In an era shaped by the virtual over the tactile, defining the role of bricks and mortar stores in the wider mix of consumer touch points is an increasingly critical component of how today’s retailers position themselves in the market.

While so much attention has focused on the impact of online shopping, according to PwC’s 2015 consumer survey, bricks and mortar stores are still the primary destination for shoppers. Of the 19,000 people surveyed globally, the vast majority indicated they preferred to visit stores to ‘touch and feel’ products.

‘The physical store remains the retail touch point with the highest frequency, driving retailers to transform in-store experiences with differentiated storefronts that turn stores into ultimate shopping destinations,’ the report explains.

For the Cotton On Group, where online sales currently contribute to around 3 percent of its total revenue annually, the role of its network of over 1300 stores is significant. Joining other retailers striving to create exciting and unique shopping environments, the Group is finding new and innovative ways to deliver spaces that not only reflect the essence of its brands, but also keep up with the evolving demands of its customers around the world.

Setting The Pace

In the months leading up to Christmas – the busiest trade period of the year – the Cotton On Group will open 153 stores globally. Equating to over one store a day, the rate will break the Group’s own record from the same time last year which saw the retailer open the doors of 60 new stores in 60 days.

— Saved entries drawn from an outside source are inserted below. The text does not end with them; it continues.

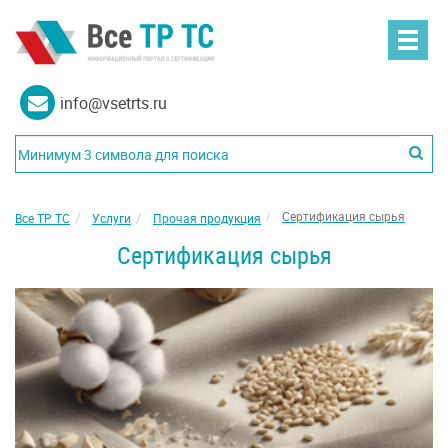
info@vsetrts.ru
Сертификация сырья
Все ТР ТС
Услуги
Прочая продукция
Сертификация сырья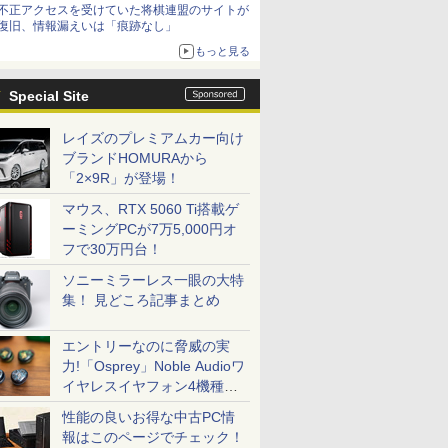
不正アクセスを受けていた将棋連盟のサイトが
復旧、情報漏えいは「痕跡なし」
もっと見る
Special Site
レイズのプレミアムカー向け
ブランドHOMURAから
「2×9R」が登場！
マウス、RTX 5060 Ti搭載ゲ
ーミングPCが7万5,000円オ
フで30万円台！
ソニーミラーレス一眼の大特
集！ 見どころ記事まとめ
エントリーなのに脅威の実
力!「Osprey」Noble Audioワ
イヤレスイヤフォン4機種を
一気に聴く
性能の良いお得な中古PC情
報はこのページでチェック！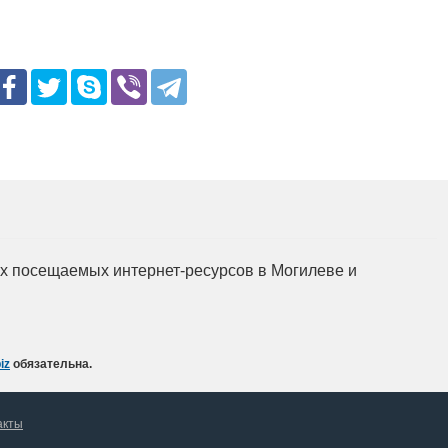
мых посещаемых интернет-ресурсов в Могилеве и
iz
обязательна.
акты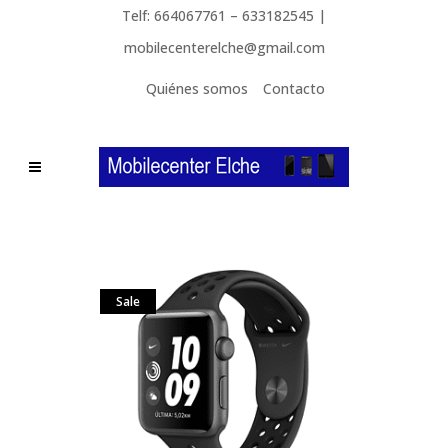
Telf: 664067761 – 633182545 |
mobilecenterelche@gmail.com
Quiénes somos
Contacto
Sale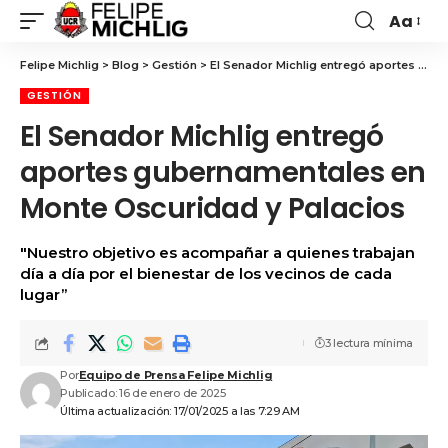
Aa
Felipe Michlig
>
Blog
>
Gestión
>
El Senador Michlig entregó aportes gubernamentales en Monte Oscuridad y Palacios
GESTIÓN
El Senador Michlig entregó
aportes gubernamentales en
Monte Oscuridad y Palacios
"Nuestro objetivo es acompañar a quienes trabajan
día a día por el bienestar de los vecinos de cada
lugar”
3 lectura mínima
Por
Equipo de Prensa Felipe Michlig
Publicado: 16 de enero de 2025
Última actualización: 17/01/2025 a las 7:29 AM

It’s an impressive pace and one that is fuelled by the Group’s store development team who are charged with designing, creating and delivering stores as quickly as the business and its customers demand.

“We usually have anywhere from 50 to 70 new stores on our work schedule at any one time,” says Ruth Barras, one of six Store Designers in the Group.

“This includes stores at all stages of the process from planning and design through to construction and fit out.”

It’s a huge undertaking but one that Robert Kenny, Group Executive, Property, says is expertly managed by a global team of store developers, designers and planners.

“We’re able to deliver world class retail spaces at the speed and standard that we do because we have the best team in the business,” Kenny says.

“Our people have years of combined experience – their can-do attitude, creativity and energy is what makes us different.”

The Group’s ability to turn around stores so quickly has much to do with the innovative structure of its store development team. Rather than outsourcing work to external agencies or firms, each part of the process from design to completion is managed in-house by the Group. The retailer has even established its own construction team to build and install store fit outs.

Kenny says the approach streamlines the design and development process, allowing the retailer to open new spaces at an industry leading speed.

“Our people live and breathe this every day. They know our business, our brands and our customers much better than an external agency ever could so it allows things to happen very quickly and efficiently,” he says.

“It makes us a really unique proposition in the market – I don’t know that there are many other retailers doing what we’re doing – but it has proved to be really successful and instrumental in supporting the expansion of the business.”